And then as we were coming up to the five years - and everybody says five years is the marker - that sounded rather nice, we’re actually getting there, and we were being told, “You’re at the tail of the curve, you’re over the hump, you’re likely to be okay”. And then I could see from a set of results that it obviously wasn’t. Something had shifted. Now I don’t think he, although he recorded all the results himself, I don’t think he thought too closely about what they might mean. And I’d been watching them like a hawk for years and I was fairly clear that we’d run into a problem that was quite likely to be serious. And it was just about when one of the children was about to go abroad for a long time and I was quite glad that he set off before we went for the second check, because I felt if we got the results I thought we would get, that might upset his plans.
And I knew, I could see from the way the blood results were going, absolutely straightforward blood count of all the normal haemoglobin and white and platelets and the rest of it, what’s happening. And from that point of view, the fact that he was perhaps not trying to take on board the other bits of unfinished business that really are part of what this process is about, was something that I didn’t find at all easy. I still don’t, that he wasn’t able to talk about, you know, recognising that he didn’t have much longer to live, that I did, that those things were going to have to be lived with afterwards. He didn’t want to talk about it. I’m sure he knew, but as far as he was concerned that wasn’t the sort of thing that one needs to spend any time on. I mean we’d been through a few pretty serious crises by the end. I mean four or five fairly serious episodes that looked as if they might have been the end of the line anyway. And I think he got fed up with having to confront this and just stopped wanting to deal with it, which I didn’t find at all easy.
But then there was also just all the practical, everyday things. As he gradually got less and less strong we had to start getting off the bicycle into the car, get the disabled permit sorted out, eventually into the wheelchair, those sort of things. And on top of all of that there were the things that I think may be fairly common when you’ve had a lot of chemotherapy, but the whole blood system doesn’t work as well. And I think for him, at least, the results were that there were very small episodes of little strokes which gradually reduced his ability to communicate. So I was about the only person who actually knew what was being said or why. So then he really couldn’t function, couldn’t be trusted to function without someone around at one level.
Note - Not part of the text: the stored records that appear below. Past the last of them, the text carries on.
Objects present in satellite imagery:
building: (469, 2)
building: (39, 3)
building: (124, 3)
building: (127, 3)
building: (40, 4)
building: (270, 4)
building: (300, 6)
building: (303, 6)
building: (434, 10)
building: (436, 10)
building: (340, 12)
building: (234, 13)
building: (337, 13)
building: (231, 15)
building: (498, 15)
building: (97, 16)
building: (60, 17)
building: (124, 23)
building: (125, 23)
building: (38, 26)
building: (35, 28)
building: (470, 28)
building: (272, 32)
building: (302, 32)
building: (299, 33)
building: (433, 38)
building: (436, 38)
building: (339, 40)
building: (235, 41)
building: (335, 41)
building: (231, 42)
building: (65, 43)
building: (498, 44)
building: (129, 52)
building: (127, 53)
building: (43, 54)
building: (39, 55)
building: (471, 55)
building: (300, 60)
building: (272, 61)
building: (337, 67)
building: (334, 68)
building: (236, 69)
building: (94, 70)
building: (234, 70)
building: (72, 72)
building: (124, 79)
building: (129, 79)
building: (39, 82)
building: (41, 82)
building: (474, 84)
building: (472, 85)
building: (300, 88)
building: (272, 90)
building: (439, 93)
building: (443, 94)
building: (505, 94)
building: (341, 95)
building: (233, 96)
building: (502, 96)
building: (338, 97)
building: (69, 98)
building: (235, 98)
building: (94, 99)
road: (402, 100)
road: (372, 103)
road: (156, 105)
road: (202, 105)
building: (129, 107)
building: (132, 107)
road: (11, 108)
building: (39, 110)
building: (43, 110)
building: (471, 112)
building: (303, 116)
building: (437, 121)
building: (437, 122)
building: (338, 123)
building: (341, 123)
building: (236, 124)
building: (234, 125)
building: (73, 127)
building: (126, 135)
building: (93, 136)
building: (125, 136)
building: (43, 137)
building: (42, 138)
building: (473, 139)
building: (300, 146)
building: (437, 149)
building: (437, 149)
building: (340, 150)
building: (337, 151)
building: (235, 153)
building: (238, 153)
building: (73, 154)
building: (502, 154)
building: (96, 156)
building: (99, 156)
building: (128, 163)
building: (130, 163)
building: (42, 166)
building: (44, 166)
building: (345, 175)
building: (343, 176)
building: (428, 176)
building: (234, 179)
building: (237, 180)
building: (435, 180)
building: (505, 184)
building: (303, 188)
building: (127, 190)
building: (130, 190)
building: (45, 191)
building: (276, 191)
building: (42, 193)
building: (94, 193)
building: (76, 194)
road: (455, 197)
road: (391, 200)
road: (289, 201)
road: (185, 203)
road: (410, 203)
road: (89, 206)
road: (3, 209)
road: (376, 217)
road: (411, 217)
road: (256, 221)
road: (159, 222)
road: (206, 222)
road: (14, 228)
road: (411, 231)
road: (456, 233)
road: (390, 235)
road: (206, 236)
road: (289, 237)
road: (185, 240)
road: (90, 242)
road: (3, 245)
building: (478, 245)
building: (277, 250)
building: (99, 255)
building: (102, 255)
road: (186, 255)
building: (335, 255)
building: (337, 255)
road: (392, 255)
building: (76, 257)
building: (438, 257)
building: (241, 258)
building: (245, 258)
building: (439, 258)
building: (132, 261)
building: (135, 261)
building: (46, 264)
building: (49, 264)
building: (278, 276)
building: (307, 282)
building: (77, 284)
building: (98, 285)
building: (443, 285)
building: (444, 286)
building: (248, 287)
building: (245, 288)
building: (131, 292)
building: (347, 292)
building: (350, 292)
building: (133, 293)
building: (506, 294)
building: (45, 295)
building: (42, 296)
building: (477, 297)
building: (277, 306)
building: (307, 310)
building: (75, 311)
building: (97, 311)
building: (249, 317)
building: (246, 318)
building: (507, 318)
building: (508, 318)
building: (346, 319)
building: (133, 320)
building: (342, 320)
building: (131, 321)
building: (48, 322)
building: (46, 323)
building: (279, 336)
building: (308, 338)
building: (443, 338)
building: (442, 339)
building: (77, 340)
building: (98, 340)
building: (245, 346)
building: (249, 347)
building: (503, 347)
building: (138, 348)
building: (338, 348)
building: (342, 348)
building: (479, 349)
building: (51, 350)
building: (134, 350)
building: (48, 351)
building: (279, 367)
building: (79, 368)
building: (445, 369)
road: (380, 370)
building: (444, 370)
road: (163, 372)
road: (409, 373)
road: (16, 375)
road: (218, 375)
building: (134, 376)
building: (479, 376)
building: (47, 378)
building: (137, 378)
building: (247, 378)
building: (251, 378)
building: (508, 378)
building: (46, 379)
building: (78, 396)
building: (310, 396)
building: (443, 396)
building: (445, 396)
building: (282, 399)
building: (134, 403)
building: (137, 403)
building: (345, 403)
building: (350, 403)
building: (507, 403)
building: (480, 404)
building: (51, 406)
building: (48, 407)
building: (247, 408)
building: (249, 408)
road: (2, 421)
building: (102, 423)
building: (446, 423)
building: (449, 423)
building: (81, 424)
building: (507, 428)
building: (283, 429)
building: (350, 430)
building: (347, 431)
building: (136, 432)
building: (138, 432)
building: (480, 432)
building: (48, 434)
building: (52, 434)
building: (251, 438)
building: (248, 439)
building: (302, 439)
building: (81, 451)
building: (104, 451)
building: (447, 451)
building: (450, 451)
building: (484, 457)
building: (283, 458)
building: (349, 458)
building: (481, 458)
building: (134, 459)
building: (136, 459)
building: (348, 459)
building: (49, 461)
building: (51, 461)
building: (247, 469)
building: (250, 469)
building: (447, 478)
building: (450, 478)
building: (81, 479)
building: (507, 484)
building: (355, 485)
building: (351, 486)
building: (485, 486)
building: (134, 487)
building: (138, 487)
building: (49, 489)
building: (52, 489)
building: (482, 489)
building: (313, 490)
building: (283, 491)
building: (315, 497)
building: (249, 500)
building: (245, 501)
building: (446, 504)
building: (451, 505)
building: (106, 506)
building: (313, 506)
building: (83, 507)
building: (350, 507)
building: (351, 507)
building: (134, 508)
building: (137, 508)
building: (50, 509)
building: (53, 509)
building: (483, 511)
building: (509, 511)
And certainly eventually other people would find it quite difficult to make out what he was actually trying to talk about without a little bit of help.
So all of those things added up to quite a serious set of problems, if you like, of practical issues which, in a way I suppose I just sank myself into dealing with them as best I could, and keeping up a job, admittedly, by then only half time, which I felt was absolutely all I could legitimately charge anyone for.
But that wasn’t necessarily the only sensible thing to have been doing. I mean it would have been perhaps quite sensible to deal with some of the emotional as well as the practical things which haven’t in a sense had a chance to be sort of ironed through because it just was an awful lot of hard work. I mean we had a lot of fun doing things. We went on going to theatres, to dinner with people and so on, really for a very long time, right until the last few weeks. But I mean it was very upsetting to see that, you know, you went to a theatre and, and theatre was one of his most favourite things and gradually he wasn’t really taking in the plot or able to understand quite what was going on or why and was tired, and, you know, it was, it was more a gesture to, “I’m a survivor”, than something that that he was genuinely enjoying.